18 Ağustos 2010 Çarşamba

tell me it's not over

ben ölüyorum galiba ya. ciddiyim bak. senin gibi kırkıma kadar bile yaşıyamıycam. of çok kötüyüm. iki günümün tam 29 saatini uyuyarak geçirdim. yapıcak bişey de yok. öf nebçim de sıkıldım he. fırsattan yararlanıp bütün gün yemek yemeyi planlıyorum. aslında bi masöre falan ihtiyacım var. omzuma masaj yapsın. böyle yakışıklı olsun falan. işini iyi yapsın manasında yani, başka bişeyden değil.
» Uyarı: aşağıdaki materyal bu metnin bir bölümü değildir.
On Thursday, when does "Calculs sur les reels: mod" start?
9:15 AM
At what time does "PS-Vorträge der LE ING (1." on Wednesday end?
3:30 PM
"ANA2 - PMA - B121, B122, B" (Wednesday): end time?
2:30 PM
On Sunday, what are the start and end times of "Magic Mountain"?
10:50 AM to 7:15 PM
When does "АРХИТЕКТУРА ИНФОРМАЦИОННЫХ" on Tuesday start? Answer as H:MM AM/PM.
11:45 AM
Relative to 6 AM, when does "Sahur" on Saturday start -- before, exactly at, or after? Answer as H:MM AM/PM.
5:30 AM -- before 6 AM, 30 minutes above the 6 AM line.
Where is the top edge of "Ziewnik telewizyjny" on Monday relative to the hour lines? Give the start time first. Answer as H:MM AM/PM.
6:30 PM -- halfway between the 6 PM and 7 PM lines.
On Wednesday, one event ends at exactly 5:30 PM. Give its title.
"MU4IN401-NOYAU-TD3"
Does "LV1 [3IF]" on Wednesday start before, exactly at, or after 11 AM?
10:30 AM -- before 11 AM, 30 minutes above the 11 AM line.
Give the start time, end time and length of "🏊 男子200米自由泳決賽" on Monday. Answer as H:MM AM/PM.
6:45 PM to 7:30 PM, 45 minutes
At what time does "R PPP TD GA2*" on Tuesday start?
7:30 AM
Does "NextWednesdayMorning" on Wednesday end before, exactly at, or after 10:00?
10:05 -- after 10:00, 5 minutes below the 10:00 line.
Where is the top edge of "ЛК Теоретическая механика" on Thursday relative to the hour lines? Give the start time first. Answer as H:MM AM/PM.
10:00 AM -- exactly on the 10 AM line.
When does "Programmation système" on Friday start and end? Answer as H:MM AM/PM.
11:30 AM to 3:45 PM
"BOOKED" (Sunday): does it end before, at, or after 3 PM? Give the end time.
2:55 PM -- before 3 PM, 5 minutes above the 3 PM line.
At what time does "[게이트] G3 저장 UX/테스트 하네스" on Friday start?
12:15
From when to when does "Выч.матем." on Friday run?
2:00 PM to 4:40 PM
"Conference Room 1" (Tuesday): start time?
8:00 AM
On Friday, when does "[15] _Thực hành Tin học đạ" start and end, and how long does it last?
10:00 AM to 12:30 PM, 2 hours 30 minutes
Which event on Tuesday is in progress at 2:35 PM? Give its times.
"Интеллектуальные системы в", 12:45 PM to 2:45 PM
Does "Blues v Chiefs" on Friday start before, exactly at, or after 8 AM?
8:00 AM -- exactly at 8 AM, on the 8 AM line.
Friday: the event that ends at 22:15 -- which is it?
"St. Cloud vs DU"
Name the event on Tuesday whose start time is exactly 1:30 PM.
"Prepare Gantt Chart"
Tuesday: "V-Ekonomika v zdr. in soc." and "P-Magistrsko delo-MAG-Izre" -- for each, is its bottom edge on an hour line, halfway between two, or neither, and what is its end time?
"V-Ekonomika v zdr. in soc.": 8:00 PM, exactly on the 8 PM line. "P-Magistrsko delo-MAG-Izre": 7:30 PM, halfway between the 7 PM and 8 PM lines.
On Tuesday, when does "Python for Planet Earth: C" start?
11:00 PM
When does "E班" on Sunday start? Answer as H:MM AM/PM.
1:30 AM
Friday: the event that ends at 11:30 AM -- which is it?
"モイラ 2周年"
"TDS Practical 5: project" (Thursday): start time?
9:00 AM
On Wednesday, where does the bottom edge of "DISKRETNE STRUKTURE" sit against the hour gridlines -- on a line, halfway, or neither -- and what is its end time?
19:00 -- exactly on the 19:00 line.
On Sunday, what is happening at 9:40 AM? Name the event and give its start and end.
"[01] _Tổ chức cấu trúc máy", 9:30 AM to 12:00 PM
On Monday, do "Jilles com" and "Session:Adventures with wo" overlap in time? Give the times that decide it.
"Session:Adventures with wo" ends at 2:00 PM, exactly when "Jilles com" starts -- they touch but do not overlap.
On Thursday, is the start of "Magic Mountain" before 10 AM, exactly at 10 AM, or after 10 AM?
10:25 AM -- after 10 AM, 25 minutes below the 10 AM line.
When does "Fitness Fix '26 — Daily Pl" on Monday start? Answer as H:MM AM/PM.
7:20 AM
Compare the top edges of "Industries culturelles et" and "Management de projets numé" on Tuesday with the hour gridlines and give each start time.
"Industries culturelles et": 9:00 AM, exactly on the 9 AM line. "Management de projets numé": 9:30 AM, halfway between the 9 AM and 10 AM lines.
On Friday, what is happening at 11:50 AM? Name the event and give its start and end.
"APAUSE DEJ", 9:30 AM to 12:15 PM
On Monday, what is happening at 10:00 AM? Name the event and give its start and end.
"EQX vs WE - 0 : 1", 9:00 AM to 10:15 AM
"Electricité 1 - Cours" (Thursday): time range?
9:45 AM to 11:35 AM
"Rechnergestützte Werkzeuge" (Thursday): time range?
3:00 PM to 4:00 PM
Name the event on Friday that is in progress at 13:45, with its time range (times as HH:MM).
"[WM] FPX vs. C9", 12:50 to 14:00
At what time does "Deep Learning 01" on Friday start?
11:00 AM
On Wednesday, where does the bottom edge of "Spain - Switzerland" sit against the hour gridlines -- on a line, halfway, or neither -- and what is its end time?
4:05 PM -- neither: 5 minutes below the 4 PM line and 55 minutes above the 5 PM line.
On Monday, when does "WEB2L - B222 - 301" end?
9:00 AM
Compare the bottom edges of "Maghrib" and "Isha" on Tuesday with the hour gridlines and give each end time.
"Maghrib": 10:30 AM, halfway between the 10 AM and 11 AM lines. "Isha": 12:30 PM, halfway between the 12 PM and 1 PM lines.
feysbukta gördüm damla'nın dersanesi başlamışmış. gıcıklığına yapmıyorum. o çarptı direk gözüme de ondan öyle didim. ben hala uyuyorum sadece. o değil de ben şu ana kadar tanıdığım hiçbir damlayı sevemedim. sevmiycem de ya. bi de tanıdığım bütün damlalar sarışındı. çogilginç.


biraz daha kötüleşince buraya vasiyetimi yazıcam. hadi öptüm bays.

(evet düşündüm de su balesinden daha komik bişey varsa o da su balesini bizim yapmamız. ama ölmeden önce denemek isterim yine de.)